• **To do**: Copy out the lines of the records starting at the line that contains "family: Anatidae" and ending at the line that contains "scientific name: Lycaena phlaeas", with both of those lines included.

Data excerpts:
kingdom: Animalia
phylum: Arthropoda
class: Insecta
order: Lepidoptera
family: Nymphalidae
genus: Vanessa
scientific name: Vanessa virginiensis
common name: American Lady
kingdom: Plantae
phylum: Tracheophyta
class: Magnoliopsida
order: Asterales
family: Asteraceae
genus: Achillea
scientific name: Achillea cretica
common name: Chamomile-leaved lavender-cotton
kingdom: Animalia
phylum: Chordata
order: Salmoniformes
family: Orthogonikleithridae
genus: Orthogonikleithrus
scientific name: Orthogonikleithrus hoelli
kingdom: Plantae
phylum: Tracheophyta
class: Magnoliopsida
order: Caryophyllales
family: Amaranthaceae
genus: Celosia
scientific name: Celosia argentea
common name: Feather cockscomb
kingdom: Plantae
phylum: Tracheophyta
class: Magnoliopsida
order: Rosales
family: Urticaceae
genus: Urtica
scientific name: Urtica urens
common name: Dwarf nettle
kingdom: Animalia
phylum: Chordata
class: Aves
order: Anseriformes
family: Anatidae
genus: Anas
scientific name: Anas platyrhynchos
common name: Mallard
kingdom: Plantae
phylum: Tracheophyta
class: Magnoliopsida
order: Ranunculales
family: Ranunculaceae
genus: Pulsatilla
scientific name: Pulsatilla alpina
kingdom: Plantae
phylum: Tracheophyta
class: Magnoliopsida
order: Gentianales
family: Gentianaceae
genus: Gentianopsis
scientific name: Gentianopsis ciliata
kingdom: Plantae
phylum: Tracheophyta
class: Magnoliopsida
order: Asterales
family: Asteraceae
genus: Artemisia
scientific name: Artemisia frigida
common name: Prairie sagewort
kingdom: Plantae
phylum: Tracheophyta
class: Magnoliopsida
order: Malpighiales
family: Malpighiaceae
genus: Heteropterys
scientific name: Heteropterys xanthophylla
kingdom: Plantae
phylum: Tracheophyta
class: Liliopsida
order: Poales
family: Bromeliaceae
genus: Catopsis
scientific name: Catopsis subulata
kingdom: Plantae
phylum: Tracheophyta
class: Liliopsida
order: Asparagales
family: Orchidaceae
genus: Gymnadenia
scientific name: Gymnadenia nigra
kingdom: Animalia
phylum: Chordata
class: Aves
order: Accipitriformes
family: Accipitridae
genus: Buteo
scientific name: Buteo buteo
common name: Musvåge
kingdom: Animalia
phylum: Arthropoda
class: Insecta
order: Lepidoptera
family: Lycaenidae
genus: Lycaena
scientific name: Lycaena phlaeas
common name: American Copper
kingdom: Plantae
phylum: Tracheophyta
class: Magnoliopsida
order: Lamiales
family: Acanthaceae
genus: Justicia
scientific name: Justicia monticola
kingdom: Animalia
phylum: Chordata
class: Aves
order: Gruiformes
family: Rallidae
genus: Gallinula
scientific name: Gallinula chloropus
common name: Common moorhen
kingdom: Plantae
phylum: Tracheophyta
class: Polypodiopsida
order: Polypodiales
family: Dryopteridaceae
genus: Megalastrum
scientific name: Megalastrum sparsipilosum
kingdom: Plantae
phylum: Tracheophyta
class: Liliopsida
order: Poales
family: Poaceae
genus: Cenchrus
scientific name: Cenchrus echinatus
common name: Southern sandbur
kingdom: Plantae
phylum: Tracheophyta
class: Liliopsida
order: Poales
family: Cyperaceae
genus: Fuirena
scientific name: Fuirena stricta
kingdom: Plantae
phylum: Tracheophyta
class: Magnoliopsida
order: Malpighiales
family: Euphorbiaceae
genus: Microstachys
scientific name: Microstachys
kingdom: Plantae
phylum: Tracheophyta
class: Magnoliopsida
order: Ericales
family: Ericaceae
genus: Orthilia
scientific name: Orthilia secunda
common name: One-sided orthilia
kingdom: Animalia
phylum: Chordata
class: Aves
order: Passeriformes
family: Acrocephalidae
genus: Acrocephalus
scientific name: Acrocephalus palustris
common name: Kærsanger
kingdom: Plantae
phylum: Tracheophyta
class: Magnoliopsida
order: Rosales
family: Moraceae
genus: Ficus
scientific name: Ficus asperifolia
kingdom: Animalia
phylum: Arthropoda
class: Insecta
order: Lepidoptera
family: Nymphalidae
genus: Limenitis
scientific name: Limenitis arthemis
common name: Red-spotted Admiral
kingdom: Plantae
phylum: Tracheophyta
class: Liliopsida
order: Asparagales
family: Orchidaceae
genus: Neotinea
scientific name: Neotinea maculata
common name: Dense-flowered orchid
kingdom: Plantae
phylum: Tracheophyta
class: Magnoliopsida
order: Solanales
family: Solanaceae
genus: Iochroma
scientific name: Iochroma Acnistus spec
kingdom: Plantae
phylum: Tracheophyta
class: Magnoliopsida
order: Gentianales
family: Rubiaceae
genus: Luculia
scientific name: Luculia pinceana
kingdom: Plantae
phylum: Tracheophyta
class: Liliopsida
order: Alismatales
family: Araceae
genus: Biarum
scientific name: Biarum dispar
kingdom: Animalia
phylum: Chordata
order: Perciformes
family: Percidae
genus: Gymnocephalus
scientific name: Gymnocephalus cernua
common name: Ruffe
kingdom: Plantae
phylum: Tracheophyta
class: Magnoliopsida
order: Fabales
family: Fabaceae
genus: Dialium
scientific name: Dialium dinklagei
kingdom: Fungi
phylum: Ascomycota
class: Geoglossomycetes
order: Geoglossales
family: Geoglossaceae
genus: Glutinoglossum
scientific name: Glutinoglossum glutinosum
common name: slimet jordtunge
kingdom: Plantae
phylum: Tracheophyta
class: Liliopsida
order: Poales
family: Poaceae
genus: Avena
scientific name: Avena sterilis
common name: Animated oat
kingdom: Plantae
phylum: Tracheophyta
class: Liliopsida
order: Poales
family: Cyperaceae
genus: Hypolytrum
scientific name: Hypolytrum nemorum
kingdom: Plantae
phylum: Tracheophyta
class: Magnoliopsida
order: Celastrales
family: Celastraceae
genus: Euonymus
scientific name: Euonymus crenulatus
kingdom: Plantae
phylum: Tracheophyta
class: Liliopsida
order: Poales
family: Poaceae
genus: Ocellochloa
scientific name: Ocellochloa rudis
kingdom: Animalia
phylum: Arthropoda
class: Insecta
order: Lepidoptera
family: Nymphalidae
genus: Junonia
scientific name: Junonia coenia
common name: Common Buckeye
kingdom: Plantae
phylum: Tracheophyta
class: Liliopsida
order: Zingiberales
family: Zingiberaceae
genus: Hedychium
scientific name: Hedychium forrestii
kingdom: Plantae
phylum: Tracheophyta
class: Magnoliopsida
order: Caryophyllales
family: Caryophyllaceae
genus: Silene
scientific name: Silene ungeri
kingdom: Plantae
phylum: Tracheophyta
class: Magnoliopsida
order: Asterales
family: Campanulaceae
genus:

• **Task answer**:
family: Anatidae
genus: Anas
scientific name: Anas platyrhynchos
common name: Mallard
kingdom: Plantae
phylum: Tracheophyta
class: Magnoliopsida
order: Ranunculales
family: Ranunculaceae
genus: Pulsatilla
scientific name: Pulsatilla alpina
kingdom: Plantae
phylum: Tracheophyta
class: Magnoliopsida
order: Gentianales
family: Gentianaceae
genus: Gentianopsis
scientific name: Gentianopsis ciliata
kingdom: Plantae
phylum: Tracheophyta
class: Magnoliopsida
order: Asterales
family: Asteraceae
genus: Artemisia
scientific name: Artemisia frigida
common name: Prairie sagewort
kingdom: Plantae
phylum: Tracheophyta
class: Magnoliopsida
order: Malpighiales
family: Malpighiaceae
genus: Heteropterys
scientific name: Heteropterys xanthophylla
kingdom: Plantae
phylum: Tracheophyta
class: Liliopsida
order: Poales
family: Bromeliaceae
genus: Catopsis
scientific name: Catopsis subulata
kingdom: Plantae
phylum: Tracheophyta
class: Liliopsida
order: Asparagales
family: Orchidaceae
genus: Gymnadenia
scientific name: Gymnadenia nigra
kingdom: Animalia
phylum: Chordata
class: Aves
order: Accipitriformes
family: Accipitridae
genus: Buteo
scientific name: Buteo buteo
common name: Musvåge
kingdom: Animalia
phylum: Arthropoda
class: Insecta
order: Lepidoptera
family: Lycaenidae
genus: Lycaena
scientific name: Lycaena phlaeas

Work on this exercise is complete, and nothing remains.